Does MowMow have a favorite toy too?


----------



## MowMow (Nov 6, 2010)

Yes, it's a YEOWW Catnip Heart which of course I can't wash. It's all gross and covered in MowMow spit.... He likes the cigar and the fish, but the heart for some reason is his favorite.

He also has this weird mesh cat toy.. I bought it back from NJ the last time i was there visiting family. It's freaky and weird but he loves it. The other two don't even look at it.


----------



## bluemilk (Oct 3, 2005)

Jingle mouse smells like detergent! Book has to get his scent back on him. The Bounce scent is pleasant enough, but...

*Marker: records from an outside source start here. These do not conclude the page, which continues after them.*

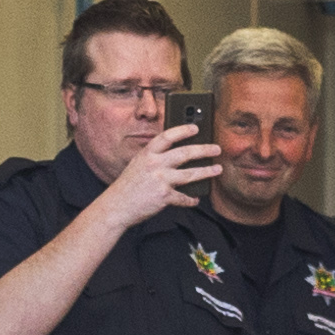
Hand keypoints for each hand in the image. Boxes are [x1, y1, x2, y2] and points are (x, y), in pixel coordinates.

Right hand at [99, 121, 221, 221]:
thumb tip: (178, 153)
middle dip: (204, 150)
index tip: (196, 128)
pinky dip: (191, 199)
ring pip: (190, 174)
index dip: (183, 130)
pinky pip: (184, 198)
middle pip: (185, 153)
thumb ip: (155, 157)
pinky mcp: (164, 197)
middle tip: (217, 149)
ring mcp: (160, 180)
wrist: (116, 206)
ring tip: (217, 169)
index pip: (167, 136)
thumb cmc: (128, 185)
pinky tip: (196, 199)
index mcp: (147, 153)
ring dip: (207, 172)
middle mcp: (155, 164)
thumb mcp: (138, 164)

Do your boys like warm laundry?


----------



## MowMow (Nov 6, 2010)

In the winter they do. If it's a really cold winter day (or night), I'll toss their blankets in the dryer for them to warm up and then lay them back out and put a cat on each one.


----------



## cat owner again (Dec 14, 2012)

That is pretty smart and cute of Book. I wish my cats liked toys more. They play now and then for a few minutes but outside if their favorite play ground. I have a whole basket of toys I rotate as well as kitty tunnel, and all sorts of other things I bought early on. Now I don't spend my money.
I am hoping the cat tree gets used again sometime.


----------